Classpass launched Boston in March 2014, and Fritz Lanman, SV Angel, Hank Vigil, Dave Tisch, Kal Vepuri and others swooped in with a $2 million seed.

Seeing the success of the Classpass product, the company was newly branded. DabbleNYC, Classtivity, and the Classtivity Passport are now things of the past. Classpass, both the company and the product, marched onward and went unlimited in May 2014, with plans to expand to one new city each month. In September, Fritz Lanman led a $12 million Series A in September and Classpass soon after launched a mobile app.

Class Dismissed

Her mission is completed, in many ways, even though the Classpass story is just beginning to get juicy. She wants people to be able to easily find a class and work out whenever they want to, not hindered by price or class limits or anything else. Super motivated users like Payal herself (who tries to go to at least one class a day and still performs with her dance company once a month) can go to as many classes as they want, and the average user can balance out the books.

“We actually called it Operation 2015,” she says. “The plan was to get to twenty cities with Classpass by 2015.”

“And here we are,” I say to her, proud in my own way, the battery light on my computer now yelling at me that my time is done.

Eighty-five percent of Classpass users are new to boutique fitness, and 65 percent of users are new to fitness in general.

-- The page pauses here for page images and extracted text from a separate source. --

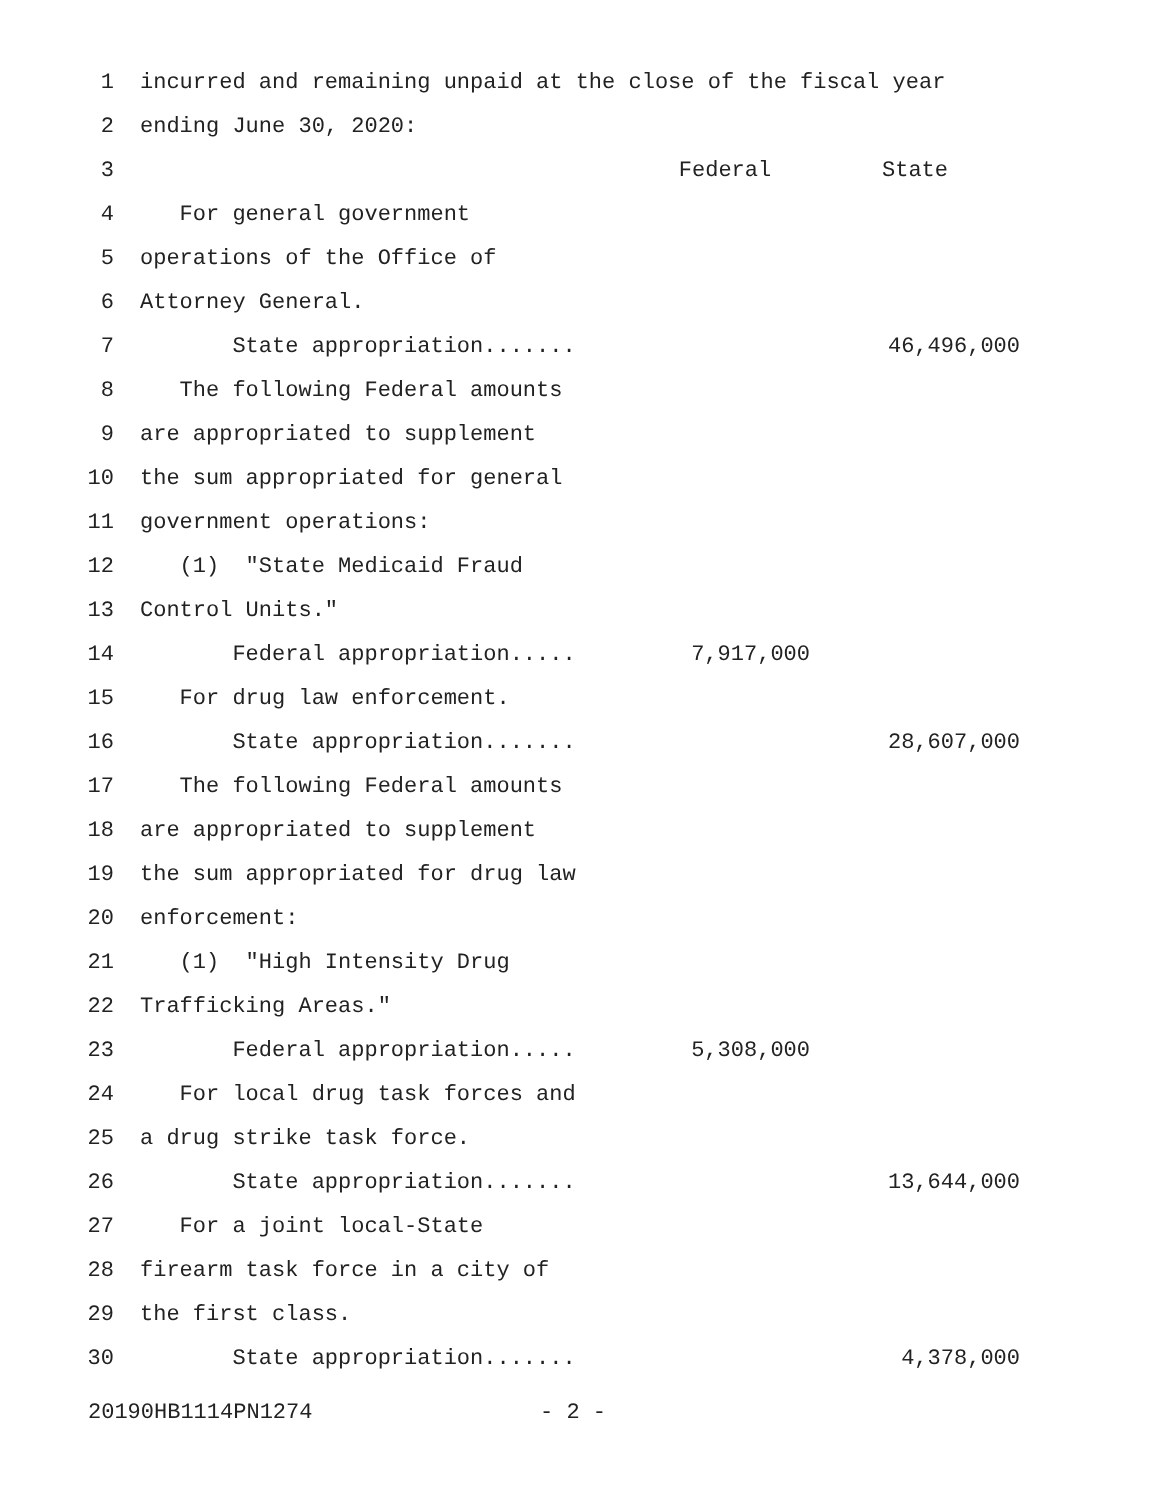| 1 | incurred and remaining unpaid at the close of the fiscal year | | |
| 2 | ending June 30, 2020: | | |
| 3 | | Federal | State |
| 4 | For general government | | |
| 5 | operations of the Office of | | |
| 6 | Attorney General. | | |
| 7 | State appropriation....... | | 46,496,000 |
| 8 | The following Federal amounts | | |
| 9 | are appropriated to supplement | | |
| 10 | the sum appropriated for general | | |
| 11 | government operations: | | |
| 12 | (1) "State Medicaid Fraud | | |
| 13 | Control Units." | | |
| 14 | Federal appropriation..... | 7,917,000 | |
| 15 | For drug law enforcement. | | |
| 16 | State appropriation....... | | 28,607,000 |
| 17 | The following Federal amounts | | |
| 18 | are appropriated to supplement | | |
| 19 | the sum appropriated for drug law | | |
| 20 | enforcement: | | |
| 21 | (1) "High Intensity Drug | | |
| 22 | Trafficking Areas." | | |
| 23 | Federal appropriation..... | 5,308,000 | |
| 24 | For local drug task forces and | | |
| 25 | a drug strike task force. | | |
| 26 | State appropriation....... | | 13,644,000 |
| 27 | For a joint local-State | | |
| 28 | firearm task force in a city of | | |
| 29 | the first class. | | |
| 30 | State appropriation....... | | 4,378,000 |
20190HB1114PN1274 - 2 -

Not only is Classpass providing a way for studios and gyms to be discovered, but the company is actually creating the demand.

Given today’s focus in tech on health and the quantified self, Classpass takes a unique position in the landscape. There are a handful of apps looking to motivate folks to work out — Fitocracy, Fitbit, etc. — and there are far more wearable fitness monitors all over the world than I care to think about.

With a Fitbit Force or a Jawbone Up or a Moov or a Garmin, users are paying a one-time price for hardware and then using the app for free. There is no continuous investment in fitness. Meanwhile, gyms, studios, trainers, teachers, etc. are getting more and more creative with the different ways that people can work out. There are bootcamps, Zumba classes, P57, and there are so many types of yoga.

Classpass is where the modern user, interested in getting fit and perhaps dawning a smart watch or fitness tracker, makes the real investment. In many ways, it’s the gateway to an unlimited and varied source of fitness classes.

Moving forward, Payal describes plans to invest capital back into the studios by helping them build out new locations and offering advanced analytics on the popularity of their classes. “We don’t believe every spot is created equal,” Payal says as we head for the door, describing future plans to use demand curves and variable pricing to help her studios grow.